打球は切れずにライン上に止まった。内野安打で打者走者(バッターランナー)は1塁へ。サードの広野がすぐにボールを拾って目で牽制したので1塁でストップしたが、村山キーストーンズにとっては久々のランナーだ。


「あぁっ内野安打」

「うーん…、でも久々じゃね? ランナー置いたの」

「いつだっけ? …4回以来だっけか」




4回の表 村山キーストーンズの攻撃




 苦投が続いていた酒田ブルティモアズのエースピッチャー・荒瀬。この回からモーションと配球を変えてきたが、その変えたての初球を痛烈に弾き返される。ピッチャー返しのセンターへ抜けかけた打球にセカンドの上田がダイビングキャッチを挑むが、そのグローブを弾かれてしまう。ショートの遊佐がセカンドベース後方へ飛んだこの打球をカバーしたが投げられず、内野安打となった。


しかし荒瀬は、これ以降6回の表の2アウト目まで、8人連続でアウトにしていた。




6回の表 村山キーストーンズの攻撃




 そんな中、この回久々のランナーを2アウトから内野安打で1塁に置く。


「うーん…、こっから大崩れしないかな?」

「いや、自分の投球(ピッチング)が悪いわけじゃなくて相手の実力が自分の実力を上回ってのランナーだからね。
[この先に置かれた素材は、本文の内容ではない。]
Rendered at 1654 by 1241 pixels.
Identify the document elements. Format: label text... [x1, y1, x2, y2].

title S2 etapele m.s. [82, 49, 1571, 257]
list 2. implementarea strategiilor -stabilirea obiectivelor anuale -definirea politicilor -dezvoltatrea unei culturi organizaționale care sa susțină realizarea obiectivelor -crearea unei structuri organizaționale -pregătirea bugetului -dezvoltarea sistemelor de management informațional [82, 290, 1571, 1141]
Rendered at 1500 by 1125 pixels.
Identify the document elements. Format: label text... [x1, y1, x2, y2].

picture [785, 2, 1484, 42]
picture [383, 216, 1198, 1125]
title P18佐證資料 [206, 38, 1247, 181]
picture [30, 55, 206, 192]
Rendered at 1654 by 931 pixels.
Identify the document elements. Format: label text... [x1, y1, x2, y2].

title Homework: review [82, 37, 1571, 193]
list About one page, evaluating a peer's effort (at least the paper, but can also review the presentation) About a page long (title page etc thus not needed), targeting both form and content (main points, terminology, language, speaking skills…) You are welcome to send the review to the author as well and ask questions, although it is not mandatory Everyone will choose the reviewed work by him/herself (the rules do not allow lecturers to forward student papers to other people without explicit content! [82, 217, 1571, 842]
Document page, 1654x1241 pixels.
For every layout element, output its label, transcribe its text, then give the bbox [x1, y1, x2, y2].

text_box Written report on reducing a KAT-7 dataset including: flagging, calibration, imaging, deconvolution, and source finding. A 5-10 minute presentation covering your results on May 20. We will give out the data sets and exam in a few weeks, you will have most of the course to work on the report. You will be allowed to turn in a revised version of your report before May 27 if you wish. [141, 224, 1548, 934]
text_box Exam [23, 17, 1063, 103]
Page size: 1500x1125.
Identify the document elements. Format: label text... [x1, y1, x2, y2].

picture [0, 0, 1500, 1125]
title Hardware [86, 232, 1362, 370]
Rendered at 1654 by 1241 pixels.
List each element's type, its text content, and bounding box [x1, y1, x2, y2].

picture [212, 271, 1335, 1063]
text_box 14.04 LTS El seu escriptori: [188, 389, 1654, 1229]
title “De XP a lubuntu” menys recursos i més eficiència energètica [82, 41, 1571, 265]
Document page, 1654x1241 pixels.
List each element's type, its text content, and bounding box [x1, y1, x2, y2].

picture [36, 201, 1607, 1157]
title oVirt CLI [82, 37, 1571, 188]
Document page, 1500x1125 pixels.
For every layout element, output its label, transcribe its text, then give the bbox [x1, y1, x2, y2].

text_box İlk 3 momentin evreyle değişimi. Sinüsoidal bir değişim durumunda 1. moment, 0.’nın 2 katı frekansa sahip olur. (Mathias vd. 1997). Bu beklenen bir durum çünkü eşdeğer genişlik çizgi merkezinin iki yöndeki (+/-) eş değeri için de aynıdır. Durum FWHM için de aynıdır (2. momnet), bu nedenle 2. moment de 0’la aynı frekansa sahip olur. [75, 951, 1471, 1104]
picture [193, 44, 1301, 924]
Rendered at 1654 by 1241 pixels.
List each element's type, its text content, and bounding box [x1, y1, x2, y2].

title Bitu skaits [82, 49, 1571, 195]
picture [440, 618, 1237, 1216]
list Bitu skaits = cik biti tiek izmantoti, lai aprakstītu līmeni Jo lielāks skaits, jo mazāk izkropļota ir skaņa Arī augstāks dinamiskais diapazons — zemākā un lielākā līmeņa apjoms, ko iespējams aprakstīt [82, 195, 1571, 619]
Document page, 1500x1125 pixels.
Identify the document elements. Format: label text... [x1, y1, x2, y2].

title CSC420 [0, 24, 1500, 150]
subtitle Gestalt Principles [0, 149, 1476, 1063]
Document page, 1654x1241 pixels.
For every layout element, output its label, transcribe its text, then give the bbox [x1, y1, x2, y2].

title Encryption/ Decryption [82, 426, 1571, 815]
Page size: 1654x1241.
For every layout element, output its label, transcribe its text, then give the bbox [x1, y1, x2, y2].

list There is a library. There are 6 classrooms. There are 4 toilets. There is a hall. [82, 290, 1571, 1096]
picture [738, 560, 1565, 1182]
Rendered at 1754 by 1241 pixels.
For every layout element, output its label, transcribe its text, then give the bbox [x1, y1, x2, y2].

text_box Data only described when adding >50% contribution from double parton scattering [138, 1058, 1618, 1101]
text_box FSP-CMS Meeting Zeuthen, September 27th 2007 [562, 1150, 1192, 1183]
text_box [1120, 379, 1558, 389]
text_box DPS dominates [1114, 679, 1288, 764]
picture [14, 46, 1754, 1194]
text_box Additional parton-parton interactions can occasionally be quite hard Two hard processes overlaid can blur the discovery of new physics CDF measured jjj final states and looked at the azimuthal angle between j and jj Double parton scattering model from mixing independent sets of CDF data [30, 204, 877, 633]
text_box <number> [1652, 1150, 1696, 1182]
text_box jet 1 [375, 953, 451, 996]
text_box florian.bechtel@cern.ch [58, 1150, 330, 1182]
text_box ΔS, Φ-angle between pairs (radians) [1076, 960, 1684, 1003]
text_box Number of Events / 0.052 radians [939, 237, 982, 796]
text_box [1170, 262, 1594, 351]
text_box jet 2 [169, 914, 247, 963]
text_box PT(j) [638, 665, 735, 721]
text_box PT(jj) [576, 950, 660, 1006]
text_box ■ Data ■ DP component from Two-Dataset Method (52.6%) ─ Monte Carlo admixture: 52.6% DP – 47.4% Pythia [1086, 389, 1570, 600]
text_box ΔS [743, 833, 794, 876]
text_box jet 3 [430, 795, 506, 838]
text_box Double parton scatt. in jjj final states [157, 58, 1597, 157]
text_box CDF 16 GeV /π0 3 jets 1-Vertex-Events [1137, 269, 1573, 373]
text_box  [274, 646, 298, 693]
しかも当たり自体は打ち取っている。ヒットなら相手が上だったから仕方無い、そう割り切れるバッテリーだよ」


 情野と平山の言う通り、4回以来の久々のランナーを背負った荒瀬。だが内野安打という記録と、平山が言う様に制球難が原因では無く打たれて背負った走者(ランナー)である。永田は走者(ランナー)を背負ったことを起点にまた失点を重ねるのではないかと心配していたが、平山は走者(ランナー)を背負った経緯を説明した上で、この状況なら耐えられると酒田バッテリーをメンタル面を中心に信頼していた。


パシィ!


「ストライーク!」

「本当だ…。落ち着いた投球をしてる」

「うん。投球(ピッチング)もそうだけど、何より表情に心の落ち着きが見える。自分でも何であんなに乱れているのかわからなかったんじゃないかな…、序盤の()()は」

「自分でやってることが、自分でもわからなかった…、ってか」


 依然荒瀬はコントロール重視の投球だったが、セットポジションから放たれたストライク投球(ピッチング)を見て、永田、平山、情野の3人は3人なりに徐々に荒瀬の特にメンタル面を信頼して来ていた。情野がそう言った後でペットボトルのキャップを開けてお茶を少し口に含んだ時、


キィン!


金属音が響く。


―おっ…、ああ…、大丈夫か…。


しかしバックに守られて3アウトチェンジ。一旦飲み終えたお茶のペットボトルのキャップを締めるその奥には、攻守交代で3塁側ベンチへ引き揚げる荒瀬ほか酒田ブルティモアズの選手たちが情野の視野に入っていた。